194. Development and Implementation of the Epic Antimicrobial Stewardship Navigator in an Academic Hospital: A Wealth of Real Time Data
Session: Poster Abstract Session: Antimicrobial Stewardship: Current State and Future Opportunities
Thursday, October 8, 2015
Room: Poster Hall
Posters
  • ID Week 2015 Epic poster.pdf (405.7 kB)
  • Background: Clinical Decision Support Systems (CDSSs) facilitate antimicrobial stewardship interventions but require considerable human and financial resources to create.  We describe the development and implementation of an electronic medical record (EMR) antimicrobial monitoring navigator to perform stewardship interventions at a large, tertiary care hospital.

    Methods: Following the upgrade to Epic 2014, members of the Duke Antimicrobial Stewardship and Evaluation Team (ASET) met with Willow analysts to begin planning of the antimicrobial stewardship navigator in October 2014.  The Antibiotic Monitoring Strategy Handbook and Epic Foundation 2014 were used to guide the build process for antibiotic monitoring workflows, pharmacy scoring systems, and patient lists.
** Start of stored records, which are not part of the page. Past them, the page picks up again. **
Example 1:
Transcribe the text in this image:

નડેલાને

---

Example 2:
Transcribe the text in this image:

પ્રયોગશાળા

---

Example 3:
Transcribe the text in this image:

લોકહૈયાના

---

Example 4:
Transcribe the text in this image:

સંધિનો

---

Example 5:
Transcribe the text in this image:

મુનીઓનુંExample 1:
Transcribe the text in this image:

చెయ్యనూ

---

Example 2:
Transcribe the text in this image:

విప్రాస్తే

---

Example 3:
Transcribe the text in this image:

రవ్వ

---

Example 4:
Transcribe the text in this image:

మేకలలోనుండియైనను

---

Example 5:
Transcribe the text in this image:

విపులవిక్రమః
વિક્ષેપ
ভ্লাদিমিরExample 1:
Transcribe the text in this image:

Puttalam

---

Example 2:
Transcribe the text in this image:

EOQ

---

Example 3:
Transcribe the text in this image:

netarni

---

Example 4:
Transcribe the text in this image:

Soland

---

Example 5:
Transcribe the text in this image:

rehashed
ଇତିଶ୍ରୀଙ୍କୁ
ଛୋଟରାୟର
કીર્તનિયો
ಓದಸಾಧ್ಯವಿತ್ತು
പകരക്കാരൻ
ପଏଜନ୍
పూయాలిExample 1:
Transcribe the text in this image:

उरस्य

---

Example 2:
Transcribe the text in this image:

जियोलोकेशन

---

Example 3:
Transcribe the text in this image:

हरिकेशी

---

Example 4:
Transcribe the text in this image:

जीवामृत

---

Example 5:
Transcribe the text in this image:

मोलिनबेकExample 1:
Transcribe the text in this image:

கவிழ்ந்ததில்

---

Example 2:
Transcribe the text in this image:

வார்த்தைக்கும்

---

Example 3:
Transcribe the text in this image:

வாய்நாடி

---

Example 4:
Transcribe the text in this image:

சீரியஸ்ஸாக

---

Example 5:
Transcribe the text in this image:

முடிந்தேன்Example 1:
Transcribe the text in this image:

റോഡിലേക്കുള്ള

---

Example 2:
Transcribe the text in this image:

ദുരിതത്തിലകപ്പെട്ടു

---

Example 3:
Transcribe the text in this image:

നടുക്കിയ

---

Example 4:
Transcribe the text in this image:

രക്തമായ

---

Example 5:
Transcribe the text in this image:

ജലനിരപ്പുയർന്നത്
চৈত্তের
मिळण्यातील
    Results: Development and implementation required a collaborative effort between administration, ASET, and Epic analysts, including meetings, review, and feedback up to twice per week.  The navigator was instituted hospital-wide for all inpatients in April 2015.  Approximately 250 hours were required to build the navigator, including alerts for Bug-Drug mismatches, Antimicrobial IV to PO switches, De-Escalation opportunities, and Drug-Lab mismatches.  Documentation of the build was estimated at 120 hours and testing of build took approximately 100 hours with an additional 40 hours refining after the original release date.  The Broad Spectrum Antibiotic Patient List was designated as the primary Antimicrobial Stewardship Program (ASP) list and contains an integrated scoring system used to identify patients qualifying for review.  A restricted antimicrobial list was also created for all patients on antimicrobials requiring Infectious Disease approval.  Both lists populate in real-time based on antimicrobial, laboratory, and diet orders, as well as microbiology results in the EMR. After rollout, ASET now efficiently targets 20-30 patients for stewardship interventions each day.

    Conclusion: Hospital-wide implementation of the Epic antimicrobial stewardship navigator was achieved with substantial time and effort.  The long and difficult process requires sufficient organizational resources (e.g., informatics pharmacists) for successful implementation.

    Jason Jackson, PharmD1, Deverick Anderson, MD, MPH, FIDSA, FSHEA2, Paul Bush, PharmD, MBA, BCPS, FASHP3 and Christina Sarubbi, PharmD3, (1)Pharmacy, Duke University Health System, Durham, NC, (2)Division of Infectious Diseases, Duke University Medical Center, Durham, NC, (3)Pharmacy, Duke University Hospital, Durham, NC

    Disclosures:

    J. Jackson, None

    D. Anderson, None

    P. Bush, None

    C. Sarubbi, None

    Findings in the abstracts are embargoed until 12:01 a.m. PDT, Wednesday Oct. 7th with the exception of research findings presented at the IDWeek press conferences.